» Task to complete:
Which lines of the entries below hold the word "барлық"? Report each of them.

[[ Exercise inputs, beginning ]]

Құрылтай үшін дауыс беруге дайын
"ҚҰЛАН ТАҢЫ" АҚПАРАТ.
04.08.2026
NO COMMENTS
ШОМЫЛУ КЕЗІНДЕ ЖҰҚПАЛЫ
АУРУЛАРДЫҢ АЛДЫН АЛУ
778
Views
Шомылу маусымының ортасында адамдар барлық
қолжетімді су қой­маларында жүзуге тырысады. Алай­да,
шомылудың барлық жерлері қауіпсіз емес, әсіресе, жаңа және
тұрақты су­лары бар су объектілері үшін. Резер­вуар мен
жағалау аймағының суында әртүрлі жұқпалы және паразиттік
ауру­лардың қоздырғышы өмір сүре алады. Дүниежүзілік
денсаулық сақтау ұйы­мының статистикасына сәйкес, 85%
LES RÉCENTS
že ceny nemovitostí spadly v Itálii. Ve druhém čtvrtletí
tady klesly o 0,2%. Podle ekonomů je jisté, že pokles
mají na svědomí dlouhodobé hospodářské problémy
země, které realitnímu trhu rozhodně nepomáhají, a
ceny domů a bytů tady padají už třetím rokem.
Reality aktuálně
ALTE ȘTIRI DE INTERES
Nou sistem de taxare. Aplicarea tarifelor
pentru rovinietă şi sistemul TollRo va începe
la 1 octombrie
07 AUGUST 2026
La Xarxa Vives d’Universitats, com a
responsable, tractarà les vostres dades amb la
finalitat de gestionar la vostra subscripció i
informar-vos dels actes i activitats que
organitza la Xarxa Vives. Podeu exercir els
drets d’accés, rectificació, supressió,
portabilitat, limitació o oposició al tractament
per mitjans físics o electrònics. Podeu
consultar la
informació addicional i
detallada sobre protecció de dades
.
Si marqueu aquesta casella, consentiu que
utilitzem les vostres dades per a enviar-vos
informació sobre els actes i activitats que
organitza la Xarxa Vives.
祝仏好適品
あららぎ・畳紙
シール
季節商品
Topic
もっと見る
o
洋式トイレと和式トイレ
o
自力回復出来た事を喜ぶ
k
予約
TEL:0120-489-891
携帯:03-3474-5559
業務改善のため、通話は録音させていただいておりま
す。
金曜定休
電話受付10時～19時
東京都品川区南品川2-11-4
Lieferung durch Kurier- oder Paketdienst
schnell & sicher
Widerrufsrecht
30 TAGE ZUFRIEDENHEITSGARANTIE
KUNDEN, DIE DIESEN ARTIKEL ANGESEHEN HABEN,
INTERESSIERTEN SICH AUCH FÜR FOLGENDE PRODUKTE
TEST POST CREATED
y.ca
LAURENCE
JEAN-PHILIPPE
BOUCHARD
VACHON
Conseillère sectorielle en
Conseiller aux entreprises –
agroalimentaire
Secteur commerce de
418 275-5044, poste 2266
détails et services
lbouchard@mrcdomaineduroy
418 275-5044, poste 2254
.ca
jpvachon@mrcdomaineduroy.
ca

[[ Exercise inputs, end ]]

» Reply:
Шомылу маусымының ортасында адамдар барлық
шомылудың барлық жерлері қауіпсіз емес, әсіресе, жаңа және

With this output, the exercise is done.